Writer Daisy Jones reached out to psychologists for a column in The Guardian, who confirmed to her that Hill’s “therapy speak” was definitely not something they or any other respectable therapist would really be discussing with a client. In fact, they dismissed these terms as “psychobabble”.

“Therapy is about finding the right words between you and the person you are working with: hearing her or his or their words, and the inflections and timbres and being aware of what is and can’t be said,” psychotherapist Susie Orbach told The Guardian.

Essentially, she stressed that therapists will discuss your behaviour and feelings with you — not anyone else’s.

Which brings me to this discussion of “boundaries” in the first place — one that’s gotten pretty messy on social media lately, not just because of Jonah Hill, but also because of Keke Palmer and Darius Jackson.

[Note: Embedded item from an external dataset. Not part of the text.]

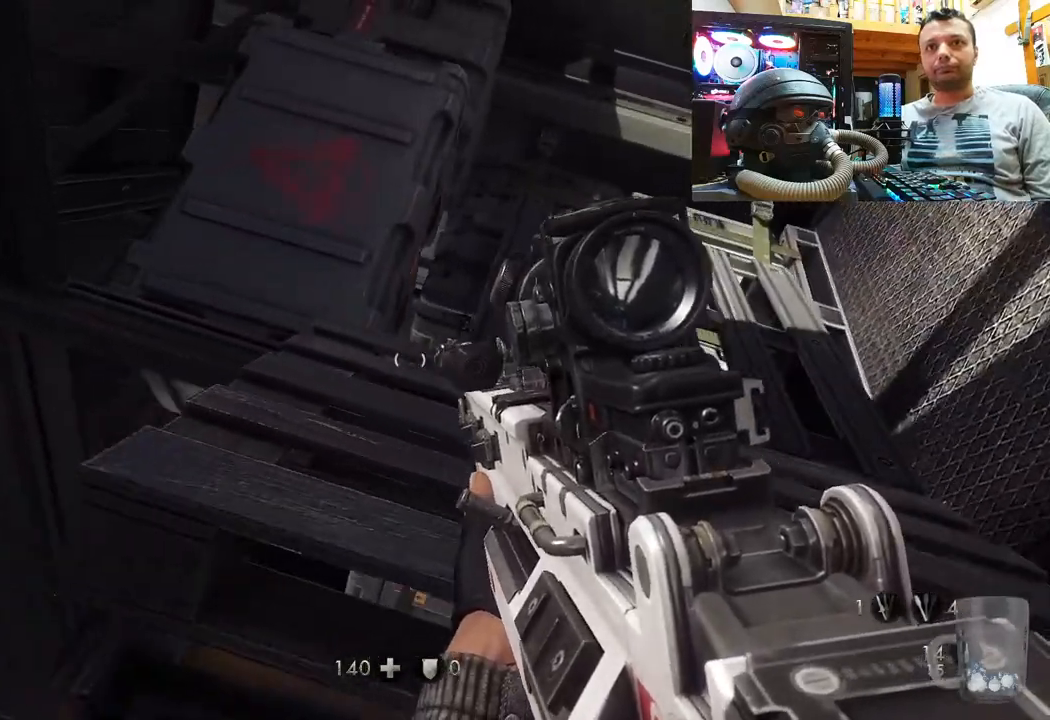
{"buttons": [], "left_stick": "up-right", "right_stick": "center", "events": [[67, "left_stick", "up-right"], [67, "right_stick", "right"], [350, "left_stick", "center"], [367, "right_stick", "center"], [467, "left_stick", "up-right"]]}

Jackson, the father of Palmer’s child, publicly shamed her for wearing a revealing outfit on Twitter and then, after he was called out for it, defended himself by claiming he was just asserting his personal boundaries. Sound familiar?

If you actually look up the definition of “personal boundaries”, the first result to pop up on Google is from the University of California, Berkley which defines it as: “the limits and rules we set for ourselves within relationships“.

Elsewhere online, the definitions seem to be pretty similar. A New York Times article clarifies that personal boundaries are established by changing your own response to situations — NOT expecting other people to change their behaviours to comply with your “boundary”.

So, enforcing a personal boundary could be leaving the room when someone does something you don’t like, or politely declining an invitation to an event you don’t approve of. Or, you know, choosing not to date someone who doesn’t behave in a way you’d like from a partner in the first place, instead of forcing them to meet those expectations.

Demanding someone stop a behaviour or punishing them for it, though, is NOT how you enforce a personal boundary, because it never involves controlling someone else.

It’s important we understand that this shit isn’t real therapy speak, or based in any psychologist’s advice, because that then destroys the legitimacy of texts like the ones Hill sent, or tweets like the one Jackson posted — it forces men like these to take responsibility for their behaviour and words, instead of excusing them under the guise of mental health or personal boundary setting.